Your task is to transcribe the data exactly while omitting each picture.

INFORMATION PROVIDED:
========================================
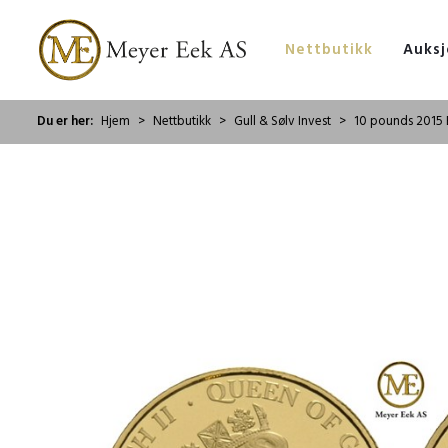
Nettbutikk
Auksj
Du er her:
Hjem
Nettbutikk
Gull & Sølv Invest
10 pounds 2015 El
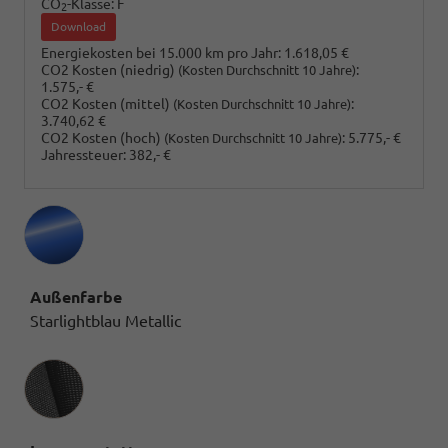
CO
-Klasse:
F
2
Download
Energiekosten bei 15.000 km pro Jahr:
1.618,05 €
CO2 Kosten (niedrig)
:
(Kosten Durchschnitt 10 Jahre)
1.575,- €
CO2 Kosten (mittel)
:
(Kosten Durchschnitt 10 Jahre)
3.740,62 €
CO2 Kosten (hoch)
:
5.775,- €
(Kosten Durchschnitt 10 Jahre)
Jahressteuer:
382,- €
Außenfarbe
Starlightblau Metallic
Innenausstattung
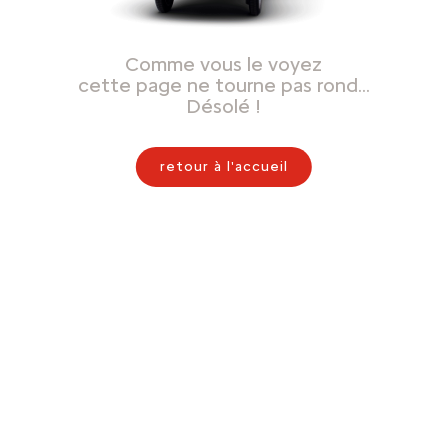
Comme vous le voyez
cette page ne tourne pas rond…
Désolé !
retour à l'accueil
========================================
EXPECTED ANSWER:
Nettbutikk
Auksj
Du er her:
Hjem
Nettbutikk
Gull & Sølv Invest
10 pounds 2015 El
CO
-Klasse:
F
2
Download
Energiekosten bei 15.000 km pro Jahr:
1.618,05 €
CO2 Kosten (niedrig)
:
(Kosten Durchschnitt 10 Jahre)
1.575,- €
CO2 Kosten (mittel)
:
(Kosten Durchschnitt 10 Jahre)
3.740,62 €
CO2 Kosten (hoch)
:
5.775,- €
(Kosten Durchschnitt 10 Jahre)
Jahressteuer:
382,- €
Außenfarbe
Starlightblau Metallic
Innenausstattung
Comme vous le voyez
cette page ne tourne pas rond…
Désolé !
retour à l'accueil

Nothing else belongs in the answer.